Завтрашние заботы (Конецкий) - страница 19

Левин поднялся.

Они оба смотрели на свои суда, как пастухи смотрят на отару. И оба были, очевидно, довольны тем, что судьба свела их сегодня здесь.

– Трепанет нас на этих рыбачьих гробинах здорово, – сказал Левин.

– Только бы пролив Вилькицкого проскочить, – сказал Вольнов. – Я там один раз припух здорово. Мы в бухте Серной залива Бурули отстаивались.

– Это на Таймыре?

– Ну да, – сказал Вольнов. Он был недоволен тем, что сейчас вспомнил эти названия. С ними в прошлом было связано что-то плохое, невеселое.

Залив Бурули, бухта Серная… Унылые, серые от мокрого снега берега… Тучи, скрывшие вершины сопок… Ощущение пустынности и заброшенности, когда почему-то хочется говорить только шепотом, а скрип уключин на вельботе кажется резким, как выстрел. Он раскалывает тишину и долго еще плутает между сопками и низким небом, и кажется, что небо обрушится от этого скрипа.

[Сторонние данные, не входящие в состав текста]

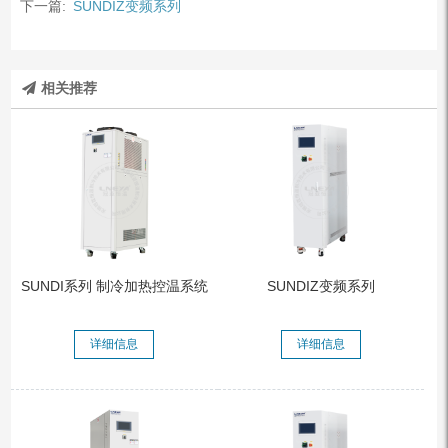
下一篇:
SUNDIZ变频系列
相关推荐
SUNDI系列 制冷加热控温系统
SUNDIZ变频系列
详细信息
详细信息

На берегу чавкает под бахилами раскисшая мертвая глина тундры. Никого и ничего живого вокруг, кроме чуть подтаявших камней, и этой глины, и ледников.

Вечный покой.

И вдруг – треножник из ржавых железных прутьев, горка серых голышей, тусклая дощечка: «Матрос-водолаз Вениамин Львов. Погиб при смене винта в дрейфующем льду 09.10.1945. Ледокольный пароход „Капитан Белоусов“. И рядом, на мокрой глине, позеленевшие винтовочные гильзы

Все останавливаются и долго молча стоят у ржавых прутьев. Кто-то первым стаскивает с головы шапку. За ним – остальные. Ветер холодит волосы.

– Гильзы…

– Ага, это салют отдавали…

– Верно, шланг-сигнал ему передавило льдиной…

– Наверное…

– А плохо так вот, одному… всегда лежать…

– А может, он там сидит…

– Заткнись, остряк…

– Смотрите, кореша!

Метрах в трех от могилы – серая человеческая кость.

– Песцы работают…

– Надо еще голышей навалить…

Приносят от берега десяток холодных камней, складывают к подножию треножника. И опять стоят. Всем как-то совестно уходить отсюда, возвращаться на судно, оставлять Вениамина Львова одного среди тишины, холода и пустынности окрайного Таймыра.

Но они уходят. Чавкает под бахилами кислая глина. Потом опять скрипят уключины вельбота, взбулькивает за острой кормой вода, от резких и дружных заносов весел вельбот покачивается…

«Жива ли еще его мать?» – подумал Вольнов.

Он так же думал и тогда, на вельботе. Хотел даже после возвращения в Архангельск поискать в архиве Арктического пароходства ее адрес, написать письмо. Он не знал, что надо писать. Просто вспомнил про свою мать, про то, как она ждет его из рейсов, как думает по ночам о смерти. Но он, конечно, не написал…

У судов встретил капитанов сонным ворчанием Айк.